Michael stares at Calvin in disbelief.
Satisfied, Calvin opens his journal and writes.
Calvin and Michael lie motionless in the sand, exhausted, brain-dead from their excursion. Michael’s never felt this tired. He feels gaping holes in his brain. He stares out into the ocean, an empty and dull nothingness glossed over his gaze.
His finger drags gently through the sand, gradually making a line. The cool breeze blows the sand softly. The sloppy line becomes an etch before fading away into small dunes of sand.
Two young boys sprint towards the water, passing a bright red ball between them, letting the weightless blowup toy fall unhurriedly to a spot only a few feet away from Calvin and Michael. Smiling, eager to experience the day on the beach, the boys charge forward, kicking the ball towards the ocean, laughing and shouting.
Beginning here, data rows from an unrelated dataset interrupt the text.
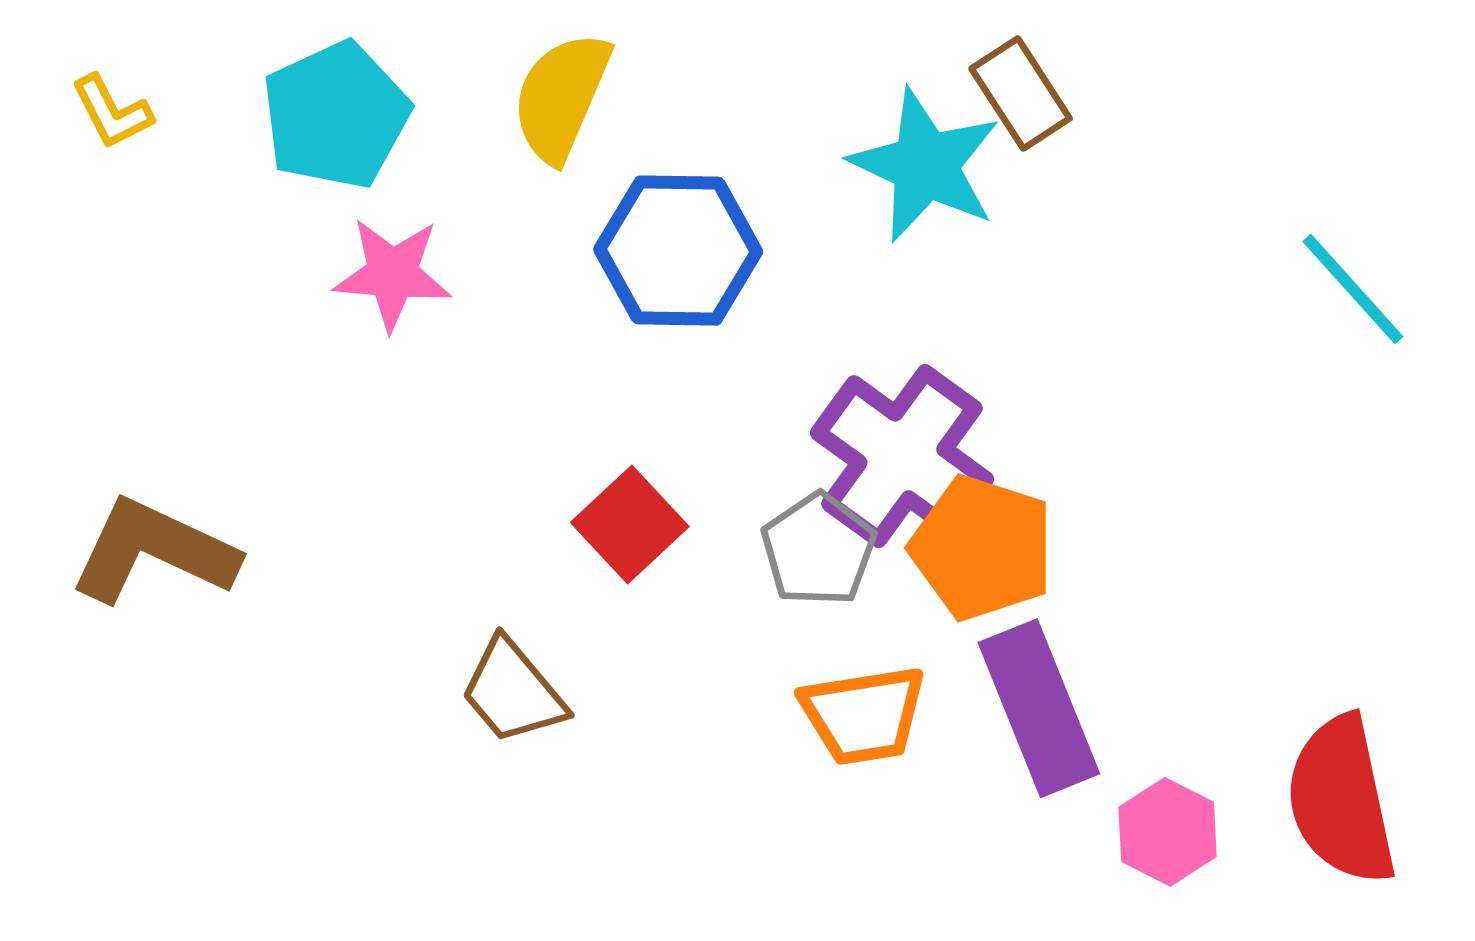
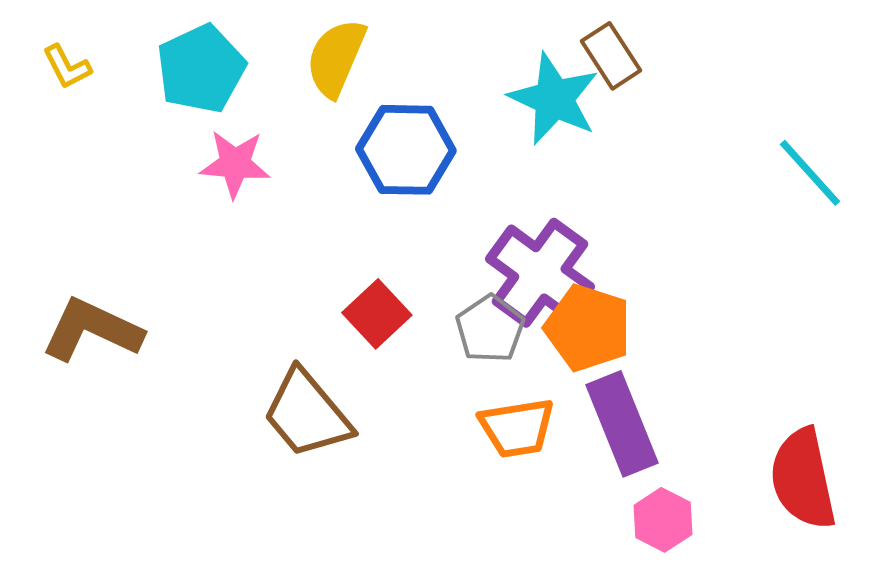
brown trapezoid: (513, 691) -> (307, 414), size x1.4
pink hexagon: (1168, 832) -> (663, 520), moved

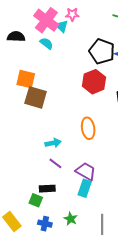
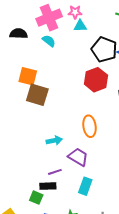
pink cross: (46, 20) -> (49, 18), turned 30
cyan triangle: (62, 26) -> (80, 26), moved, turned -48
purple line: (55, 163) -> (55, 172), moved, turned -56
purple trapezoid: (86, 171) -> (78, 157), moved

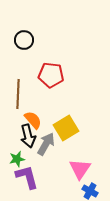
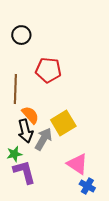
pink triangle: (80, 169) -> (77, 164), turned -30

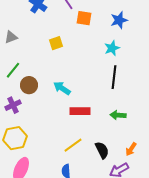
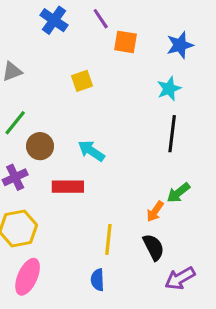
red rectangle: (80, 111) -> (68, 187), moved
green arrow: (118, 115) -> (178, 193), turned -42
yellow line: (73, 145) -> (108, 239), turned -48
orange arrow: (131, 149) -> (155, 211), moved

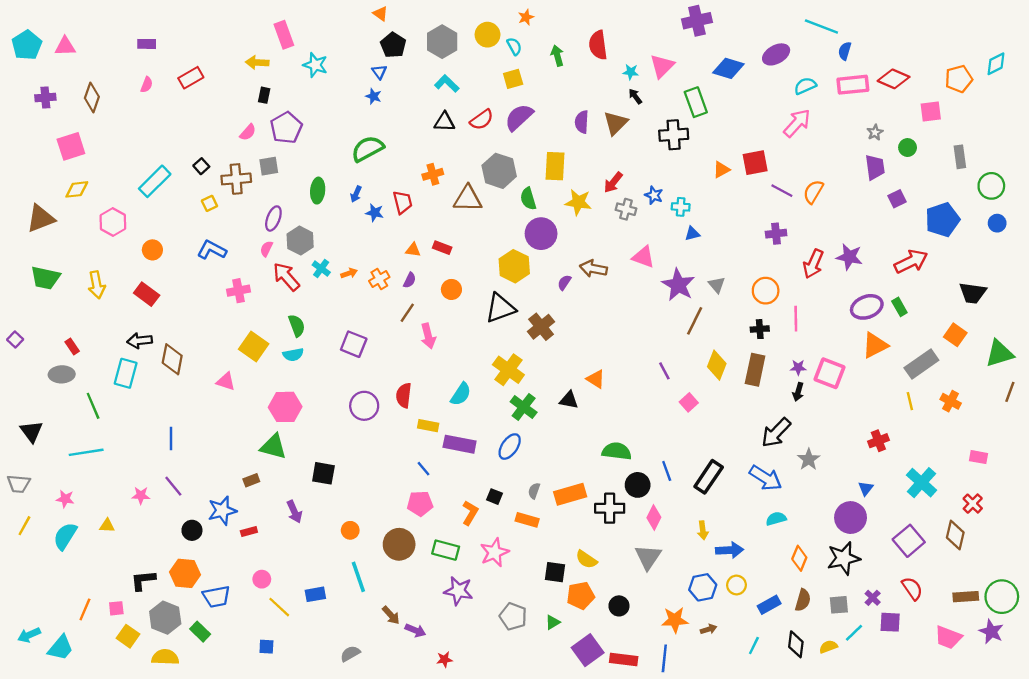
“Less than a week ago, we were 400 miles north on the beaches of Santa Cruz,” Calvin mutters. “Look at how far we’ve come.”
The kids play by the water, families spread out along the beach, people work the merchandise stands on the street. The bike-riders, roller-bladers, tanners, and restaurant waiters—all appreciate the cloudless sky, the gentle breeze, the warm sun.
And no one seems to notice the two college kids lying in the sand, unmoving.